I am having a bit of difficulty understanding how to pass a column from a nested tibble into a function argument. As an example, the following code return the mean of "cyl" grouped by "am":

test <- mtcars %>% 
  group_by(am) %>% 
  nest()

get_mean <- function (df) {
  return (mean(df$cyl))
}

test <- test %>% 
  mutate(mean = map_dbl(data, get_mean))

But what I wanted the mean of a column other than cyl, and wanted to pass that into the function as an argument? I know this is wrong code, but I would try to write something like this:

test <- mtcars %>% 
  group_by(am) %>% 
  nest()

get_mean <- function (df, column) {
  return (mean(df${{column}}))
}

test <- test %>% 
  mutate(mean = map_dbl(data, get_mean, column))

Any help around this would be appreciated. How would I get column into the map function and how am I supposed to write df${{column}}?

2

2 Answers

0
votes

This should do what you want.

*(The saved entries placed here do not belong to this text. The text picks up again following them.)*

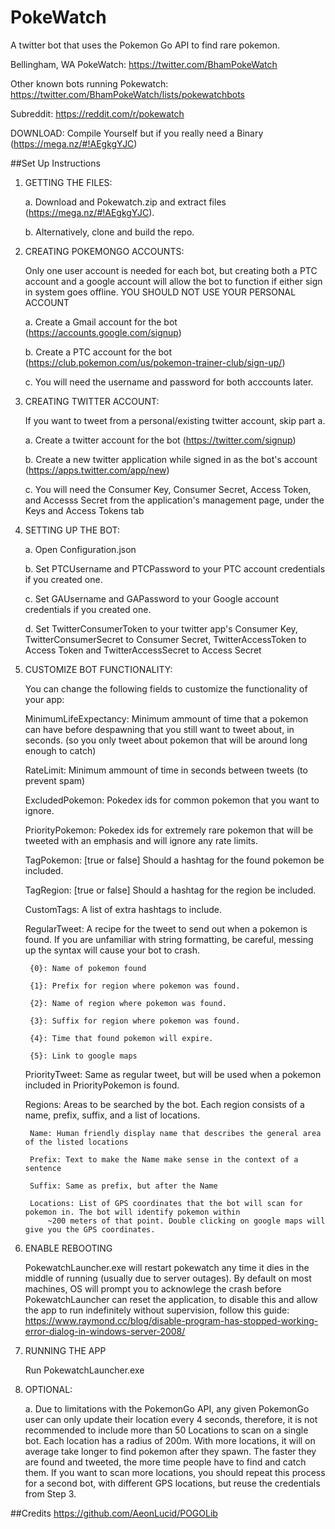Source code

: # PokeWatch
A twitter bot that uses the Pokemon Go API to find rare pokemon.

Bellingham, WA PokeWatch: https://twitter.com/BhamPokeWatch

Other known bots running Pokewatch: https://twitter.com/BhamPokeWatch/lists/pokewatchbots

Subreddit: https://reddit.com/r/pokewatch

DOWNLOAD: Compile Yourself but if you really need a Binary (https://mega.nz/#!AEgkgYJC)

##Set Up Instructions
1. GETTING THE FILES:

	a. Download and Pokewatch.zip and extract files (https://mega.nz/#!AEgkgYJC).
	
	b. Alternatively, clone and build the repo.
	
2. CREATING POKEMONGO ACCOUNTS:

	Only one user account is needed for each bot, but creating both a PTC account
	and a google account will allow the bot to function if either sign in system goes offline.
	YOU SHOULD NOT USE YOUR PERSONAL ACCOUNT
	
	a. Create a Gmail account for the bot (https://accounts.google.com/signup)
	
	b. Create a PTC account for the bot (https://club.pokemon.com/us/pokemon-trainer-club/sign-up/)
	
	c. You will need the username and password for both acccounts later.
	
3. CREATING TWITTER ACCOUNT:

	If you want to tweet from a personal/existing twitter account, skip part a.
	
	a. Create a twitter account for the bot (https://twitter.com/signup)
	
	b. Create a new twitter application while signed in as the bot's account (https://apps.twitter.com/app/new)
	
	c. You will need the Consumer Key, Consumer Secret, Access Token, and Accesss Secret from the application's
	   management page, under the Keys and Access Tokens tab
	   
4. SETTING UP THE BOT:

	a. Open Configuration.json
	
	b. Set PTCUsername and PTCPassword to your PTC account credentials if you created one.
	
	c. Set GAUsername and GAPassword to your Google account credentials if you created one.
	
	d. Set TwitterConsumerToken to your twitter app's Consumer Key, TwitterConsumerSecret to Consumer Secret, TwitterAccessToken to Access Token and TwitterAccessSecret to Access Secret
	   
5. CUSTOMIZE BOT FUNCTIONALITY:

	You can change the following fields to customize the functionality of your app:
	
	MinimumLifeExpectancy: Minimum ammount of time that a pokemon can have before despawning that you still want
		to tweet about, in seconds. (so you only tweet about pokemon that will be around long enough to catch)
		
	RateLimit: Minimum ammount of time in seconds between tweets (to prevent spam)
	
	ExcludedPokemon: Pokedex ids for common pokemon that you want to ignore.
	
	PriorityPokemon: Pokedex ids for extremely rare pokemon that will be tweeted with an emphasis and will ignore any rate limits.
	
	TagPokemon: [true or false] Should a hashtag for the found pokemon be included.
	
	TagRegion: [true or false] Should a hashtag for the region be included.
	
	CustomTags: A list of extra hashtags to include.
	
	RegularTweet: A recipe for the tweet to send out when a pokemon is found. If you are unfamiliar with string formatting,
	be careful, messing up the syntax will cause your bot to crash.
	
		{0}: Name of pokemon found
		
		{1}: Prefix for region where pokemon was found.
		
		{2}: Name of region where pokemon was found.
		
		{3}: Suffix for region where pokemon was found.
		
		{4}: Time that found pokemon will expire.
		
		{5}: Link to google maps
		
	PriorityTweet: Same as regular tweet, but will be used when a pokemon included in PriorityPokemon is found.
	
	Regions: Areas to be searched by the bot. Each region consists of a name, prefix, suffix, and a list of locations.
	
		Name: Human friendly display name that describes the general area of the listed locations
		
		Prefix: Text to make the Name make sense in the context of a sentence
		
		Suffix: Same as prefix, but after the Name
		
		Locations: List of GPS coordinates that the bot will scan for pokemon in. The bot will identify pokemon within
			~200 meters of that point. Double clicking on google maps will give you the GPS coordinates.
			
6. ENABLE REBOOTING

	PokewatchLauncher.exe will restart pokewatch any time it dies in the middle of running (usually due to server outages). By default on most machines, OS will prompt you to acknowlege the crash before PokewatchLauncher can reset the application, to disable this and allow the app to run indefinitely without supervision, follow this guide: https://www.raymond.cc/blog/disable-program-has-stopped-working-error-dialog-in-windows-server-2008/
           
7. RUNNING THE APP

	Run PokewatchLauncher.exe
	
8. OPTIONAL:

	a. Due to limitations with the PokemonGo API, any given PokemonGo user can only update their location every 4 seconds,
	   therefore, it is not recommended to include more than 50 Locations to scan on a single bot.
	   Each location has a radius of 200m.
	   With more locations, it will on average take longer to find pokemon after they spawn.
	   The faster they are found and tweeted, the more time people have to find and catch them.
	   If you want to scan more locations, you should repeat this process for a second bot, with different GPS locations, but reuse the credentials from Step 3.
           
##Credits
https://github.com/AeonLucid/POGOLib


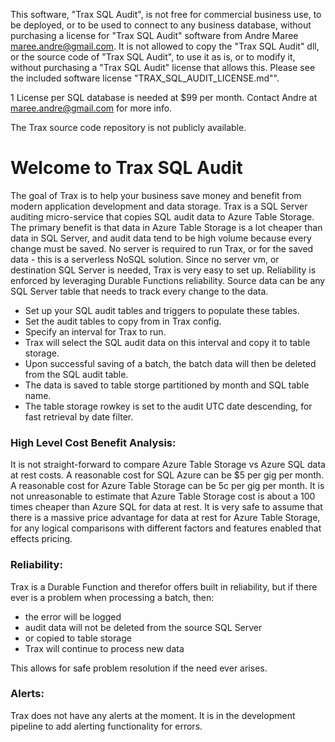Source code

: This software, "Trax SQL Audit", is not free for commercial business use, to be deployed, or to be used to connect to any business database, without purchasing a license for "Trax SQL Audit" software from Andre Maree maree.andre@gmail.com. It is not allowed to copy the "Trax SQL Audit" dll, or the source code of "Trax SQL Audit", to use it as is, or to modify it, without purchasing a "Trax SQL Audit" license that allows this. Please see the included software license "TRAX_SQL_AUDIT_LICENSE.md"".

1 License per SQL database is needed at $99 per month. Contact Andre at maree.andre@gmail.com for more info.

The Trax source code repository is not publicly available.

# Welcome to Trax SQL Audit

The goal of Trax is to help your business save money and benefit from modern application development and data storage. Trax is a SQL Server auditing micro-service that copies SQL audit data to Azure Table Storage. The primary benefit is that data in Azure Table Storage is a lot cheaper than data in SQL Server, and audit data tend to be high volume because every change must be saved. No server is required to run Trax, or for the saved data - this is a serverless NoSQL solution. Since no server vm, or destination SQL Server is needed, Trax is very easy to set up. Reliability is enforced by leveraging Durable Functions reliability. Source data can be any SQL Server table that needs to track every change to the data.

- Set up your SQL audit tables and triggers to populate these tables.
- Set the audit tables to copy from in Trax config.
- Specify an interval for Trax to run.
- Trax will select the SQL audit data on this interval and copy it to table storage.
- Upon successful saving of a batch, the batch data will then be deleted from the SQL audit table.
- The data is saved to table storge partitioned by month and SQL table name.
- The table storage rowkey is set to the audit UTC date descending, for fast retrieval by date filter.

### High Level Cost Benefit Analysis:

It is not straight-forward to compare Azure Table Storage vs Azure SQL data at rest costs. A reasonable cost for SQL Azure can be $5 per gig per month. A reasonable cost for Azure Table Storage can be 5c per gig per month. It is not unreasonable to estimate that Azure Table Storage cost is about a 100 times cheaper than Azure SQL for data at rest. It is very safe to assume that there is a massive price advantage for data at rest for Azure Table Storage, for any logical comparisons with different factors and features enabled that effects pricing.

### Reliability:

Trax is a Durable Function and therefor offers built in reliability, but if there ever is a problem when processing a batch, then:

- the error will be logged
- audit data will not be deleted from the source SQL Server
- or copied to table storage
- Trax will continue to process new data
 
This allows for safe problem resolution if the need ever arises.

### Alerts:

Trax does not have any alerts at the moment. It is in the development pipeline to add alerting functionality for errors.
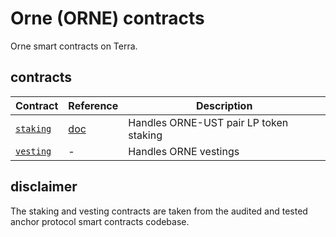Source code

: # Orne (ORNE) contracts

Orne smart contracts on Terra.

## contracts


| Contract                         | Reference                                                                   | Description                            |
|----------------------------------|-----------------------------------------------------------------------------|----------------------------------------|
| [`staking`](./contracts/staking) | [doc](https://docs.anchorprotocol.com/smart-contracts/anchor-token/staking) | Handles ORNE-UST pair LP token staking |
| [`vesting`](./contracts/vesting) | -                                                                           | Handles ORNE vestings                  |

## disclaimer

The staking and vesting contracts are taken from the audited and tested anchor protocol smart contracts codebase.
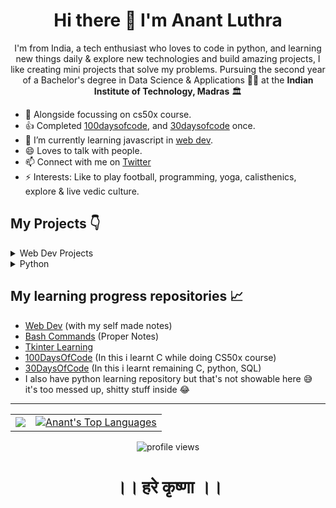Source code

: <div align="center">
  <h1>Hi there 👋 I'm Anant Luthra</h1>
  <p>I'm from India, a tech enthusiast who loves to code in python, and learning new things daily & explore new technologies and build amazing projects, I like creating mini projects that solve my problems. Pursuing the second year of a Bachelor's degree in Data Science & Applications 👨‍🎓 at the <b>Indian Institute of Technology, Madras</b> 🏛️</p>
</div>

- 🔭 Alongside focussing on cs50x course.
- 👍 Completed [100daysofcode](https://twitter.com/anant_luthra_/status/1531500725238472705), and [30daysofcode](https://github.com/AnantLuthra/30daysofcode) once.
- 🌱 I’m currently learning javascript in [web dev](https://github.com/AnantLuthra/WebDev-Notes).
- 😄 Loves to talk with people.
- 📫 Connect with me on [Twitter](https://twitter.com/anant_luthra_)
- ⚡ Interests: Like to play football, programming, yoga, calisthenics, explore & live vedic culture.

## My Projects 👇

<details>
    <summary>Web Dev Projects</summary>
    <p>
    <ul>
        <li><a href="https://github.com/AnantLuthra/shopifyX">ShopifyX website</a> - It is a dummy website i made it
            for practicing my css, here is website link <a href="https://anantluthra.github.io/shopifyX/">🔗</a>
        </li>
        <li><a href="https://github.com/AnantLuthra/Web-Clock">Web Clock</a> - A website having an analog clock,
            made with HTML, CSS, JS.<a href="https://anantluthra.github.io/Web-Clock/">🔗</a></li>
    </ul>
    </p>
</details>
<details>
    <summary>Python</summary>
    <p>
    <ul>
        <li><a href="https://github.com/AnantLuthra/cli-music-player">CLI Music player made in python</a>🎶 - It is
            a CLI tool for playing music from our system our online by searching, in terminal and using windows
            music player.
        </li>
        <li><a href="https://github.com/Param302/TDS-Streamlit-WebApp">TDS Streamlit WebApp</a> - It is a web-app solution for our graded assignment 0 of course <a href="https://study.iitm.ac.in/ds/course_pages/BSSE2002.html">Tools in Data Science</a> in Diploma in Data Science, I contributed in utility functions.
        </li>
        <li><a href="https://github.com/AnantLuthra/wikipedia_searcher">Voice Wikipedia Search GUI made in python</a>🔊 - In this we can search on wikipedia through voice, littlebit like google.
        </li>
        <li><a href="https://github.com/AnantLuthra/birthay-notifier">Birthday Notifier made in python</a>🔔 - It gives notifications of birthdays for today and the next two days in text on WhatsApp, generated from an Excel sheet.
        </li>
        <li><a href="https://github.com/AnantLuthra/Health-Care-Notifier-System">Health care notifier system</a>🏃 - It remindes us to drink water, physical & eye exercise by sending desktop notifications. Made in python.
        </li>
        <li><a href="https://github.com/AnantLuthra/Laptop-battery-Care-notifier/">Laptop battery care tool</a>🔔 - Made in python, this tool notifies us if our laptop's battery level goes >= 85% or below 35%, so that we can plug in or out for having a better battery life.
        </li>
        <li><a href="https://github.com/AnantLuthra/Tkinter-projects/tree/master/Music%20player">Music player desktop software</a>🎶 - It is a GUI desktop software made in python through tkinter library, it plays music from selected directories, i tried to make it look like windows 10 music player, although it just opens the music file and plays in windows music player.
        </li>
        <li><a href="https://github.com/AnantLuthra/Tkinter-projects/tree/master/Calculator%20GUI">Calculator GUI made with python</a>🧭 - It is a calculator made through tkinter library in python, it has a pretty decent look.
        </li>
        <li><a href="https://github.com/AnantLuthra/A.I.-Assistant">Desktop AI system</a>👨‍💻 - It is desktop ai which does many tasks, like - updated repo on github, scrolling, switching windows, opening apps, searching wikipedia, telling news, playing games etc.. Made in python.
        </li>
        <li><a href="https://github.com/AnantLuthra/Md-to-pdf">Markdown to PDF Converter</a>(In progress) - It is a tool to create PDF from .md files.
        </li>
    </ul>
    </p>
</details>

## My learning progress repositories 📈

<ul>
    <li><a href="https://github.com/AnantLuthra/WebDev-Notes">Web Dev</a> (with my self made notes)
    </li>
    <li><a href="https://github.com/AnantLuthra/Bash-commands">Bash Commands</a> (Proper Notes)
    </li>
    <li><a href="https://github.com/AnantLuthra/Tkinter-learning">Tkinter Learning</a>
    </li>
    <li><a href="https://github.com/AnantLuthra/100daysofcode">100DaysOfCode</a> (In this i learnt C while doing CS50x course)
    </li>
    <li><a href="https://github.com/AnantLuthra/30daysofcode">30DaysOfCode</a> (In this i learnt remaining C, python, SQL)
    </li>
    <li>I also have python learning repository but that's not showable here 😅 it's too messed up, shitty stuff inside 😂</li>
</ul>

---
<div align="center">
  <table>
    <tr>
      <td>
         <a href="http://www.github.com/AnantLuthra"><img src="https://github-readme-streak-stats.herokuapp.com/?user=anantluthra&theme=chartreuse-dark" /></a>
      </td>
      <td>
        <a href="https://github.com/AnantLuthra"><img alt="Anant's Top Languages" src="https://github-readme-stats.vercel.app/api/top-langs/?username=anantluthra&layout=compact&theme=chartreuse-dark"/></a>
      </td>
    </tr>
  </table>
  <p style="text-align: center;">
          <img src="https://komarev.com/ghpvc/?username=anantluthra" alt="profile views">
  </p>
  <h1 style="text-align: center;">।। हरे कृष्णा ।।</h1>
</div>




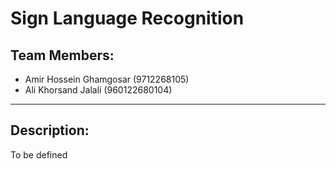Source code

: # Sign Language Recognition

## Team Members:
- Amir Hossein Ghamgosar (9712268105)
- Ali Khorsand Jalali (960122680104)
------------

## Description:
To be defined
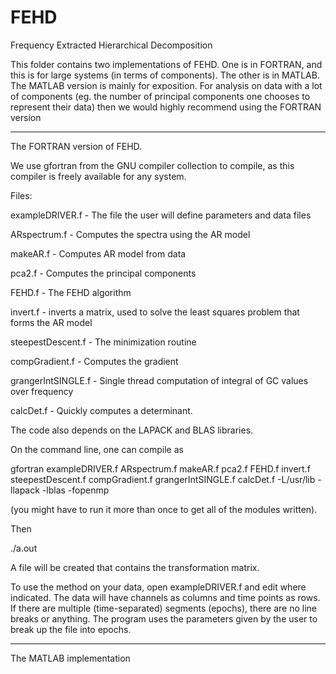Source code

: # FEHD
Frequency Extracted Hierarchical Decomposition

This folder contains two implementations of FEHD. One is in FORTRAN, and this is for large systems (in terms of components). The other is in MATLAB. The MATLAB version is mainly for exposition. For analysis on data with a lot of components (eg. the number of principal components one chooses to represent their data) then we would highly recommend using the FORTRAN version 


-------------------------------------------------------------------------------------------------------------------
The FORTRAN version of FEHD.

We use gfortran from the GNU compiler collection to compile, as this compiler is freely available for any system. 

Files:

exampleDRIVER.f - The file the user will define parameters and data files

ARspectrum.f - Computes the spectra using the AR model

makeAR.f - Computes AR model from data

pca2.f - Computes the principal components

FEHD.f - The FEHD algorithm

invert.f - inverts a matrix, used to solve the least squares problem that forms the AR model

steepestDescent.f - The minimization routine

compGradient.f - Computes the gradient

grangerIntSINGLE.f - Single thread computation of integral of GC values over
    frequency

calcDet.f - Quickly computes a determinant.

The code also depends on the LAPACK and BLAS libraries. 

On the command line, one can compile as 

gfortran exampleDRIVER.f ARspectrum.f makeAR.f pca2.f FEHD.f invert.f 
steepestDescent.f compGradient.f grangerIntSINGLE.f calcDet.f -L/usr/lib 
-llapack -lblas -fopenmp

(you might have to run it more than once to get all of the modules written).

Then 

./a.out

A file will be created that contains the transformation matrix.

To use the method on your data, open exampleDRIVER.f and edit where indicated.
The data will have channels as columns and time points as rows. If there are
multiple (time-separated) segments (epochs), there are no line breaks or 
anything. The program uses the parameters given by the user to break up
the file into epochs.


----------------------------------------------
The MATLAB implementation

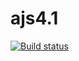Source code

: # ajs4.1
[![Build status](https://ci.appveyor.com/api/projects/status/g3bximrpn7klw7xu?svg=true)](https://ci.appveyor.com/project/Kittennik65959/ajs4-1)

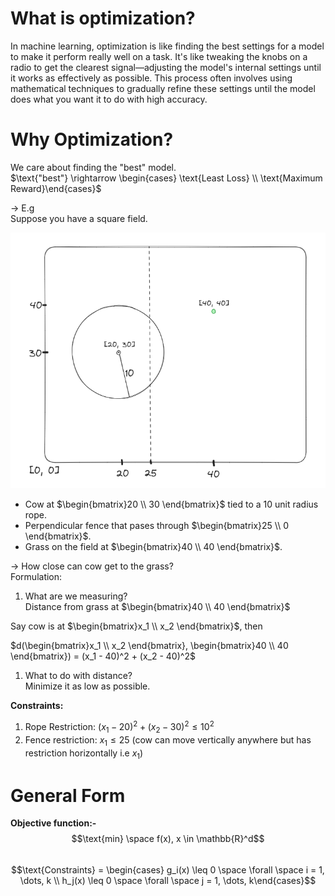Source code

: # What is optimization?  
In machine learning, optimization is like finding the best settings for a model to make it perform really well on a task. It's like tweaking the knobs on a radio to get the clearest signal—adjusting the model's internal settings until it works as effectively as possible. This process often involves using mathematical techniques to gradually refine these settings until the model does what you want it to do with high accuracy.    

# Why Optimization?   
We care about finding the "best" model.   
$\text{"best"} \rightarrow \begin{cases} \text{Least Loss} \\ \text{Maximum Reward}\end{cases}$   

$\rightarrow$ E.g  
Suppose you have a square field.   

![/images/image.png](./images/image.png)  

- Cow at $\begin{bmatrix}20 \\ 30 \end{bmatrix}$ tied to a 10 unit radius rope.  
- Perpendicular fence that pases through $\begin{bmatrix}25 \\ 0 \end{bmatrix}$.  
- Grass on the field at $\begin{bmatrix}40 \\ 40 \end{bmatrix}$.  

$\rightarrow$ How close can cow get to the grass?  
Formulation:  
1. What are we measuring?  
Distance from grass at $\begin{bmatrix}40 \\ 40 \end{bmatrix}$  

Say cow is at $\begin{bmatrix}x_1 \\ x_2 \end{bmatrix}$, then  

$d(\begin{bmatrix}x_1 \\ x_2 \end{bmatrix}, \begin{bmatrix}40 \\ 40 \end{bmatrix}) = (x_1 - 40)^2 + (x_2 - 40)^2$  

1. What to do with distance?    
Minimize it as low as possible.  

**Constraints:** 
1. Rope Restriction: $(x_1 - 20)^2 + (x_2 - 30)^2 \leq 10^2$  
2. Fence restriction: $x_1 \leq 25$ (cow can move vertically anywhere but has restriction horizontally i.e $x_1$)  

# General Form   
**Objective function:-**
$$\text{min} \space f(x), x \in \mathbb{R}^d$$  
$$\text{Constraints} = \begin{cases} g_i(x) \leq 0 \space \forall \space i = 1, \dots, k \\ h_j(x) \leq 0 \space \forall \space j = 1, \dots, k\end{cases}$$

You can dynamically extract columns from dataframes using the strings inside a variable using the [[]] operator instead of $.

library(purrr)
library(dplyr)
library(tidyr)

nest_data <- mtcars %>% 
  group_by(am) %>% 
  nest()

get_mean <- function (df, column) {
  return (mean(df[[column]]))
}

test_cyl <- nest_data %>% 
  mutate(mean = map_dbl(data, get_mean, "cyl"))
    
test_mpg <- nest_data %>% 
  mutate(mean = map_dbl(data, get_mean, "mpg"))
0
votes

You can use the following -

library(dplyr)
library(purrr)

get_mean <- function (df, column) {
  df %>%
    select(-{{column}}) %>%
    unlist %>% mean
}

test %>%  ungroup %>% mutate(mean = map_dbl(data, get_mean, cyl))

#     am data                mean
#  <dbl> <list>             <dbl>
#1     1 <tibble [13 × 10]>  36.3
#2     0 <tibble [19 × 10]>  55.5